Determining that an animal is not a cow does not mean that it must be a horse, and the rejection of the hypothesis that the polychoric correlation coefficient equals zero cannot serve as statistical evidence of an underlying bivariate normal distribution. At the very least, that test must be seconded with a test for goodness-of-fit of the BND. If the second test is insignificant, we can at least accept the BND as an accurate proxy of the DGP of the two observed variables (we know of course nothing about the multivariate distributions that include other variables). This means that future researchers applying the same instrument in the same population can be expected to replicate the findings of earlier research. Whether different populations will also support the conclusion that the BND is the DGP cannot be known on the basis of that evidence, because proving that requires sample-free calibration of the two ordinal variables (Thurstone 1928; see Wright 1997: 36). Therefore, even when we may accept the BNP as DGP in isolated instances, the evidence (let alone proof) for the existence of underlying variables in all instances is weak.
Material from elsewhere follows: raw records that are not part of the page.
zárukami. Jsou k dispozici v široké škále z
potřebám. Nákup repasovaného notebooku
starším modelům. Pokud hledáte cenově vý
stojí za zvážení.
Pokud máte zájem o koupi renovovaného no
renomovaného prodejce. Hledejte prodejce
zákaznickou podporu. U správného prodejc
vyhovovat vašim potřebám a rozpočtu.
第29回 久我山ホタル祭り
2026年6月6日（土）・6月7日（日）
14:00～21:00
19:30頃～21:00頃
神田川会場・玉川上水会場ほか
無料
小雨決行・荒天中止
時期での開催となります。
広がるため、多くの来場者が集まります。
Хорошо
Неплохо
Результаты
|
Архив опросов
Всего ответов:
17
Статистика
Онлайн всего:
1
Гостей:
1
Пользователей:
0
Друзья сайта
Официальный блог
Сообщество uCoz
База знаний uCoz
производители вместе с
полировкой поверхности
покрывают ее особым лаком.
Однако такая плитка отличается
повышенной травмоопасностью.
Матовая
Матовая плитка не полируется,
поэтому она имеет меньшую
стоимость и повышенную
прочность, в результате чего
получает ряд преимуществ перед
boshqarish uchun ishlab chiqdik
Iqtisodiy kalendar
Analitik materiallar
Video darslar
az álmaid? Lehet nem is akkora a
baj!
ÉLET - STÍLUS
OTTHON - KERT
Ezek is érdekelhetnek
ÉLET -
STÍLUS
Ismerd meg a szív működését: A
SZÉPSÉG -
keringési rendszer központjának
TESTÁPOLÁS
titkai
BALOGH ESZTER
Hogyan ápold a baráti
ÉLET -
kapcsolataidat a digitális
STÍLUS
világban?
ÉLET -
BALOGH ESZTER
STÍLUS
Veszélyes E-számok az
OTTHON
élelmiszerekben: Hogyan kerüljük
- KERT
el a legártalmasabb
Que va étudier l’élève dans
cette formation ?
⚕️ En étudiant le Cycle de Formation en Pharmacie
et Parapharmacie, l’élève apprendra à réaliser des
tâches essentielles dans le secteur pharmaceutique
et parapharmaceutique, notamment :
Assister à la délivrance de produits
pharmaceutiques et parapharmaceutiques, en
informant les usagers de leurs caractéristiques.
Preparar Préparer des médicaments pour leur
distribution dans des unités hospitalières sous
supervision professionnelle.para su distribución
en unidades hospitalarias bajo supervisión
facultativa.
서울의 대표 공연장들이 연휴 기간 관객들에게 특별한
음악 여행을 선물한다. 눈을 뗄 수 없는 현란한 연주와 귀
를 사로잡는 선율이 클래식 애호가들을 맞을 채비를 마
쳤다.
If on the other hand, the second test is significant, the possibility that data was generated by an underlying bivariate normal distribution can be safely ruled out, but the DGP can still be any other mechanism both in- and excluding non-normal underlying variables. In such cases, the issue whether or not data was produced by underlying variables remains undecided. In other words, testing for goodness-of-fit of the BND allows for verification but not falsification of the existence of underlying variables. The inability to find falsifying evidence for underlying variables justifies doubt about the scientific value of theories based on their postulation. Furthermore, when estimated correlations are relatively high in non-normal DGPs, applied researchers are tempted to accept these artefacts as adequate input for elaborate modelling (e.g., structural equation models) and inference about reality, thereby contributing to an already wide variety of existing questionable research practices (QRP, see e.g., John et al. 2012).

7 Recommendations

Researchers must continue to be aware that combined sources of bias in questionnaire research can lead to serious overestimation of the association of observed variables. We further propose that in applications of the polychoric correlation coefficient, data is tested with goodness-of-fit of the BND, that such statistic is reported in published applications, and that the polychoric correlation is not applied when the test is significant.